◆ **Exercise objective**: Repeat the entries below in full, with every character unchanged.

[Dataset entries]
···

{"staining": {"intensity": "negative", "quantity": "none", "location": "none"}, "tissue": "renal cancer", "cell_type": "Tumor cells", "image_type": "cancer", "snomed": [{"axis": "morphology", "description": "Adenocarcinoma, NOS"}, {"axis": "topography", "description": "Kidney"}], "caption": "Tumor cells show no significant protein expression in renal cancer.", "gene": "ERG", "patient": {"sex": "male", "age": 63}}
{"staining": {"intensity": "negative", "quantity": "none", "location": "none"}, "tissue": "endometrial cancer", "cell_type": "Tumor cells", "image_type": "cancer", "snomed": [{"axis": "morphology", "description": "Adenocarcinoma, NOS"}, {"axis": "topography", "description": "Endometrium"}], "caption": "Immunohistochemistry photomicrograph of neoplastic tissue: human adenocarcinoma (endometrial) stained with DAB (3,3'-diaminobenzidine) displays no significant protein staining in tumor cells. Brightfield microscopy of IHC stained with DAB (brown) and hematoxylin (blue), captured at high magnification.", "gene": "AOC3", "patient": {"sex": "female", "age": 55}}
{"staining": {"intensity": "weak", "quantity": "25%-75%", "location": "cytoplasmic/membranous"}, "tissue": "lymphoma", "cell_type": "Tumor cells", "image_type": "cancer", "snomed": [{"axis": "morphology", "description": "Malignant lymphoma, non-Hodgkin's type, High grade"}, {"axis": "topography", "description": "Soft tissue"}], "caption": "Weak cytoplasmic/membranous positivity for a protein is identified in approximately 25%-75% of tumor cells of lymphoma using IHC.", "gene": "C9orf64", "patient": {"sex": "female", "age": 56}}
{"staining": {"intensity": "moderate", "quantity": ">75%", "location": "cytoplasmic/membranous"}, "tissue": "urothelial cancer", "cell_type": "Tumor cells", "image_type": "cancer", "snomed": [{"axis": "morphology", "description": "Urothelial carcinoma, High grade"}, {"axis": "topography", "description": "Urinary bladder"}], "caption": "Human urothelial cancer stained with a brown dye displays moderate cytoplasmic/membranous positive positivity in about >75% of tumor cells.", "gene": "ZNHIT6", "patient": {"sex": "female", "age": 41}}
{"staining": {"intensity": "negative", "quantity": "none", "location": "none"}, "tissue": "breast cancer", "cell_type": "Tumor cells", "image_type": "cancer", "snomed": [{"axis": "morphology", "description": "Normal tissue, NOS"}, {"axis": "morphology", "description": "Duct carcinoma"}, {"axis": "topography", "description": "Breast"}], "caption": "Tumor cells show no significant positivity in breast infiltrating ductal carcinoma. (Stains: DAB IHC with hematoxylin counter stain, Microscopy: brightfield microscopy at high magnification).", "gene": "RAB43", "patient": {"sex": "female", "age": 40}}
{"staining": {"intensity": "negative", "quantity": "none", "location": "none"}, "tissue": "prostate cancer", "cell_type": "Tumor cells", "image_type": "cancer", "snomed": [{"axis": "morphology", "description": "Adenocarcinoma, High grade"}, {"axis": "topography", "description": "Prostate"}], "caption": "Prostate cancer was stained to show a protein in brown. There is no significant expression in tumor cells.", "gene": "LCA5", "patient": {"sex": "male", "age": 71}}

···

◆ **Solution to this exercise**:
{"staining": {"intensity": "negative", "quantity": "none", "location": "none"}, "tissue": "renal cancer", "cell_type": "Tumor cells", "image_type": "cancer", "snomed": [{"axis": "morphology", "description": "Adenocarcinoma, NOS"}, {"axis": "topography", "description": "Kidney"}], "caption": "Tumor cells show no significant protein expression in renal cancer.", "gene": "ERG", "patient": {"sex": "male", "age": 63}}
{"staining": {"intensity": "negative", "quantity": "none", "location": "none"}, "tissue": "endometrial cancer", "cell_type": "Tumor cells", "image_type": "cancer", "snomed": [{"axis": "morphology", "description": "Adenocarcinoma, NOS"}, {"axis": "topography", "description": "Endometrium"}], "caption": "Immunohistochemistry photomicrograph of neoplastic tissue: human adenocarcinoma (endometrial) stained with DAB (3,3'-diaminobenzidine) displays no significant protein staining in tumor cells. Brightfield microscopy of IHC stained with DAB (brown) and hematoxylin (blue), captured at high magnification.", "gene": "AOC3", "patient": {"sex": "female", "age": 55}}
{"staining": {"intensity": "weak", "quantity": "25%-75%", "location": "cytoplasmic/membranous"}, "tissue": "lymphoma", "cell_type": "Tumor cells", "image_type": "cancer", "snomed": [{"axis": "morphology", "description": "Malignant lymphoma, non-Hodgkin's type, High grade"}, {"axis": "topography", "description": "Soft tissue"}], "caption": "Weak cytoplasmic/membranous positivity for a protein is identified in approximately 25%-75% of tumor cells of lymphoma using IHC.", "gene": "C9orf64", "patient": {"sex": "female", "age": 56}}
{"staining": {"intensity": "moderate", "quantity": ">75%", "location": "cytoplasmic/membranous"}, "tissue": "urothelial cancer", "cell_type": "Tumor cells", "image_type": "cancer", "snomed": [{"axis": "morphology", "description": "Urothelial carcinoma, High grade"}, {"axis": "topography", "description": "Urinary bladder"}], "caption": "Human urothelial cancer stained with a brown dye displays moderate cytoplasmic/membranous positive positivity in about >75% of tumor cells.", "gene": "ZNHIT6", "patient": {"sex": "female", "age": 41}}
{"staining": {"intensity": "negative", "quantity": "none", "location": "none"}, "tissue": "breast cancer", "cell_type": "Tumor cells", "image_type": "cancer", "snomed": [{"axis": "morphology", "description": "Normal tissue, NOS"}, {"axis": "morphology", "description": "Duct carcinoma"}, {"axis": "topography", "description": "Breast"}], "caption": "Tumor cells show no significant positivity in breast infiltrating ductal carcinoma. (Stains: DAB IHC with hematoxylin counter stain, Microscopy: brightfield microscopy at high magnification).", "gene": "RAB43", "patient": {"sex": "female", "age": 40}}
{"staining": {"intensity": "negative", "quantity": "none", "location": "none"}, "tissue": "prostate cancer", "cell_type": "Tumor cells", "image_type": "cancer", "snomed": [{"axis": "morphology", "description": "Adenocarcinoma, High grade"}, {"axis": "topography", "description": "Prostate"}], "caption": "Prostate cancer was stained to show a protein in brown. There is no significant expression in tumor cells.", "gene": "LCA5", "patient": {"sex": "male", "age": 71}}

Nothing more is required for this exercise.